To ensure the efficient use of limited resources, companies should analyze the effectiveness of their disaster philanthropy efforts.

  • Just 5 percent of respondents cite analyzing the efficiency and effectiveness of disaster philanthropy as a top priority over the next three years.

  • CEOs can insist that corporate citizenship departments conduct a more rigorous analysis of the efficiency and effectiveness of their firm's disaster response efforts.

In the midst of responding, 99 percent of companies break from their disaster philanthropy priorities.

  • The reasons companies cite for deviating from their established playbook include employee pressure (43 percent) and pressure from senior management (37 percent).

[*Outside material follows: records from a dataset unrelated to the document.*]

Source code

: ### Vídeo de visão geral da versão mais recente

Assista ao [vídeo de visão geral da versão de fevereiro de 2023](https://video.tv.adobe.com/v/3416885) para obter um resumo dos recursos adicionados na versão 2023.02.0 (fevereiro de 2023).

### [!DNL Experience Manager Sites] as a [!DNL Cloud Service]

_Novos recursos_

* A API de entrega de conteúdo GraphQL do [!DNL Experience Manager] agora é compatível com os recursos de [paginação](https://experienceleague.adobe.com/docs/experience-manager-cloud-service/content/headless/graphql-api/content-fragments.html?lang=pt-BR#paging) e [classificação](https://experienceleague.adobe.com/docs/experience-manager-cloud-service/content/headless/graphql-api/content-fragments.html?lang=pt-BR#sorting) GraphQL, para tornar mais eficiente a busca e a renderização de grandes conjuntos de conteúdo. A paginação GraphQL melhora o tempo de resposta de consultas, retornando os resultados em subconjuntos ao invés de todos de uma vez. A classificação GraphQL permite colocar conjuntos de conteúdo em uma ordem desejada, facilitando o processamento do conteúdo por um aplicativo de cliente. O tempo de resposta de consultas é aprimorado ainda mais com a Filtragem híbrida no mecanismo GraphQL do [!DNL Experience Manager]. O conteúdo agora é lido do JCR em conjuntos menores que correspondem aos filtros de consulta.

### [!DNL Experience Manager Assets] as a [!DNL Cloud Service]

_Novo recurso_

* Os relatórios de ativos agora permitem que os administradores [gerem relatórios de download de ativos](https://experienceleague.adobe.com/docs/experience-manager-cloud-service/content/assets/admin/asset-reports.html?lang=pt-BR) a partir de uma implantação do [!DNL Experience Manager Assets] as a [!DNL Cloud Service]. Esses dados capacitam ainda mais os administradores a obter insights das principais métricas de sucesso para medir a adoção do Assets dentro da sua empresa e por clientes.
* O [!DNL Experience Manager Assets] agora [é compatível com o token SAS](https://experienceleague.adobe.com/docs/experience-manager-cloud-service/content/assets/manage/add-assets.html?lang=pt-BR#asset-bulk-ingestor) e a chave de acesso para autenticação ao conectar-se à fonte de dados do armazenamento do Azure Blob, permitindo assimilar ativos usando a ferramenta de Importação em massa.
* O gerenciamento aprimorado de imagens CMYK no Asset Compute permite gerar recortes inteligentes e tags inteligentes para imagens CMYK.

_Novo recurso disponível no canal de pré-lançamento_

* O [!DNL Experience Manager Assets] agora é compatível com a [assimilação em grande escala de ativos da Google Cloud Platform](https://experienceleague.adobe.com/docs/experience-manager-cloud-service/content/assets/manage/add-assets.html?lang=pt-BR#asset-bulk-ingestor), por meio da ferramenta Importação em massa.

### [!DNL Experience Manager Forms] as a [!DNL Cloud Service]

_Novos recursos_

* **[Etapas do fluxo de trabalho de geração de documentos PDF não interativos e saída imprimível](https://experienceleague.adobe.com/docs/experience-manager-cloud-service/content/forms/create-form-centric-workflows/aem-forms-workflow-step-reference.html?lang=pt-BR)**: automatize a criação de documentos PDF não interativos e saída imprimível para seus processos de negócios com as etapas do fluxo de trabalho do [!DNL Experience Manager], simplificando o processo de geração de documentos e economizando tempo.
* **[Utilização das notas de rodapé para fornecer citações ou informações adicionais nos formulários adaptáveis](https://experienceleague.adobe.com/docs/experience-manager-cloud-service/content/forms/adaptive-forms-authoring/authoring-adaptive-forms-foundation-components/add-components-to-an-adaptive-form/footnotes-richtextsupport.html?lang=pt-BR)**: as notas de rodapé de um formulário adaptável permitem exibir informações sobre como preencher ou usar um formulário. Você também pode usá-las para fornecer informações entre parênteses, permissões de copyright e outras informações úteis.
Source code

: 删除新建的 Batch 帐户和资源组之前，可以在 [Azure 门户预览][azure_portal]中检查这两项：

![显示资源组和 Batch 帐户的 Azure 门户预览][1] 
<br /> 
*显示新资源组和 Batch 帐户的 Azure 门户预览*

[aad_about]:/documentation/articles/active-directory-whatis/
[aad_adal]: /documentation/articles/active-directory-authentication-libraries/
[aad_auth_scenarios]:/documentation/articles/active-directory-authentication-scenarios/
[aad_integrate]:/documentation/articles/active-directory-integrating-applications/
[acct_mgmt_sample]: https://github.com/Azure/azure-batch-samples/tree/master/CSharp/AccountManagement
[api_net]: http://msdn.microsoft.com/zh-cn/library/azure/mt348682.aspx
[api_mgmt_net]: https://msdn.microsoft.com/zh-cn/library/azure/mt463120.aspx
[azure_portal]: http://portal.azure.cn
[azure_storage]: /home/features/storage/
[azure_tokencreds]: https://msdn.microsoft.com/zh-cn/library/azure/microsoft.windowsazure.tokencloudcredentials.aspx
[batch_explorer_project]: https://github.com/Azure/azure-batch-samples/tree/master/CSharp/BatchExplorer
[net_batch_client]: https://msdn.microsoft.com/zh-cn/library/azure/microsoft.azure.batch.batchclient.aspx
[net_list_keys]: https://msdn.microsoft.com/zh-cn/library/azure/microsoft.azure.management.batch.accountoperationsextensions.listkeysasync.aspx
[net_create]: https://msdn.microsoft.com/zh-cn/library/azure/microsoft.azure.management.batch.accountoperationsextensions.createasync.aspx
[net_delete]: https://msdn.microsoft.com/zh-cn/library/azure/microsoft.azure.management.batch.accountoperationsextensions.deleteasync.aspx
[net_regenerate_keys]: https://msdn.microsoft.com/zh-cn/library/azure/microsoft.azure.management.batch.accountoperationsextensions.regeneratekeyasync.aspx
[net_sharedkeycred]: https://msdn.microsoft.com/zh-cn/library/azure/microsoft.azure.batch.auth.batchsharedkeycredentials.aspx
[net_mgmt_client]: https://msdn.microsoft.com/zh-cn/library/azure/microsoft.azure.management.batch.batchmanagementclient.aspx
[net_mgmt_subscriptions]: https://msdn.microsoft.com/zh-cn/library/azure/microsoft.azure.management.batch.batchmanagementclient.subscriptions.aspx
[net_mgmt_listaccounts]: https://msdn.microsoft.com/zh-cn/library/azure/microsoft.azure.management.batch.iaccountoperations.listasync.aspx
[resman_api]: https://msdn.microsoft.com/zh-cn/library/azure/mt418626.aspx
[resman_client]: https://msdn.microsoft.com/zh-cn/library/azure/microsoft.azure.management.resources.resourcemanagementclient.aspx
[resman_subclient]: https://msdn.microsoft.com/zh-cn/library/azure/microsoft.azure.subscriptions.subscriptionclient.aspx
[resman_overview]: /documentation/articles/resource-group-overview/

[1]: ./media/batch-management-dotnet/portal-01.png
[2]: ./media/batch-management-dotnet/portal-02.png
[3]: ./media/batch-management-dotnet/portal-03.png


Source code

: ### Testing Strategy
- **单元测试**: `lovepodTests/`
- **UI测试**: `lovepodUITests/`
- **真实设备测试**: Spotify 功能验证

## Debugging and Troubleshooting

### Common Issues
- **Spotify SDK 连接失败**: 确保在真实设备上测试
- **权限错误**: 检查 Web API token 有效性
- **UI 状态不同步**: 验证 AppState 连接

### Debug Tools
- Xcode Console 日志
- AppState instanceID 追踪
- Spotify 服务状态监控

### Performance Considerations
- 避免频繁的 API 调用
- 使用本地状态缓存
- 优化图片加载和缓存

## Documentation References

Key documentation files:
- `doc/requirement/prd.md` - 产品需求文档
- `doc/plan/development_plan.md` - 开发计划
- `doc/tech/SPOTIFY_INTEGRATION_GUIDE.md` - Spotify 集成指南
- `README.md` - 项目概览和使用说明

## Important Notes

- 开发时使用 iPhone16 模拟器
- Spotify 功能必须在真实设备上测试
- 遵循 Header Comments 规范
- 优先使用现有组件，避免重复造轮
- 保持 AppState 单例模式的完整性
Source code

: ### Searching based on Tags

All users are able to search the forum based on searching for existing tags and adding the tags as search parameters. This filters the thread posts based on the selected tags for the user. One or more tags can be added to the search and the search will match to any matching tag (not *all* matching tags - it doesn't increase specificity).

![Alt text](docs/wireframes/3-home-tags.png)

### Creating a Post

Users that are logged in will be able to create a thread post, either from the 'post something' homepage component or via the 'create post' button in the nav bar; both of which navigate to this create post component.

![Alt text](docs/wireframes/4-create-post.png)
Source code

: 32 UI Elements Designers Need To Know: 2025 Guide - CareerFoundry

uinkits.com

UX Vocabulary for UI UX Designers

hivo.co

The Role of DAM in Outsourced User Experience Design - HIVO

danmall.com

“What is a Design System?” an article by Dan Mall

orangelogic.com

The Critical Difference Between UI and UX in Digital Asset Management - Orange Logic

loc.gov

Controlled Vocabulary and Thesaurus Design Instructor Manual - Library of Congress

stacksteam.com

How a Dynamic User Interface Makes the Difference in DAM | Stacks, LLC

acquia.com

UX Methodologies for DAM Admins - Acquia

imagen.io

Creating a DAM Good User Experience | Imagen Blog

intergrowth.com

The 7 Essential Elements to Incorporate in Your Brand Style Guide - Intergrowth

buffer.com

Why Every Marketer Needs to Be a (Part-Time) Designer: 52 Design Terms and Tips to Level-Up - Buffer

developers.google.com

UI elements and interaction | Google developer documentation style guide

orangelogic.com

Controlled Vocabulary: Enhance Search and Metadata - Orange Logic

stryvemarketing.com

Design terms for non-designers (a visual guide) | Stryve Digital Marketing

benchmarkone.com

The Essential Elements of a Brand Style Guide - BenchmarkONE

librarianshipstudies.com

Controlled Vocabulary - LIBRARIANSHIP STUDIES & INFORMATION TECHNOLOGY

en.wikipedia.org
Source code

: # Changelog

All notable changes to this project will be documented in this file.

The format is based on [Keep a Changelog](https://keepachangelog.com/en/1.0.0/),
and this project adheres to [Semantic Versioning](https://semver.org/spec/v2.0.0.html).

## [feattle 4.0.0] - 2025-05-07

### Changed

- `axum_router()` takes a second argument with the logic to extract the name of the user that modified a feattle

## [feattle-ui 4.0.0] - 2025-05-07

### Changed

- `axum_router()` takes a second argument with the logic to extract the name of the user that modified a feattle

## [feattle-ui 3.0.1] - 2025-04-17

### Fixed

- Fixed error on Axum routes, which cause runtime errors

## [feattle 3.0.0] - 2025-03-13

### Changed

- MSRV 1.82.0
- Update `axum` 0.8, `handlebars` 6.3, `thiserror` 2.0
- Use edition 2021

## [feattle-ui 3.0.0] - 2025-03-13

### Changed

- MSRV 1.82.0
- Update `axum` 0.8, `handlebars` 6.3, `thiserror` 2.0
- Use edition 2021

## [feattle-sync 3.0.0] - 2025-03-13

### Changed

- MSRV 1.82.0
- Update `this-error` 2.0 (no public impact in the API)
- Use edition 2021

"Natural disasters can trigger heightened emotions, prompting companies to shift their resources away from established priorities," said Jeff Hoffman, Leader of the Corporate Citizenship and Philanthropy area at The Conference Board. "While companies should be able to provide unplanned relief, CEOs can ensure that there is buy-in from senior management regarding the firm's disaster response priorities."

"While companies routinely work with non-profits and government agencies on disaster relief and recovery efforts, just 16 percent of surveyed companies partner with other companies," said Paul Washington, Executive Director of The Conference Board ESG Center. "To increase the scale and effectiveness of their disaster philanthropy, CEOs can encourage their corporate citizenship leaders to explore partnerships and coalitions with other firms. Such partnerships are especially valuable with companies that have complementary core competencies with respect to responding to natural disasters."

The report is based on survey responses of 126 corporate citizenship and philanthropy professionals at public and private companies; the proceedings of disaster philanthropy-related sessions at The Conference Board 2021 Corporate Citizenship & Philanthropy Toolbox Series; and external research.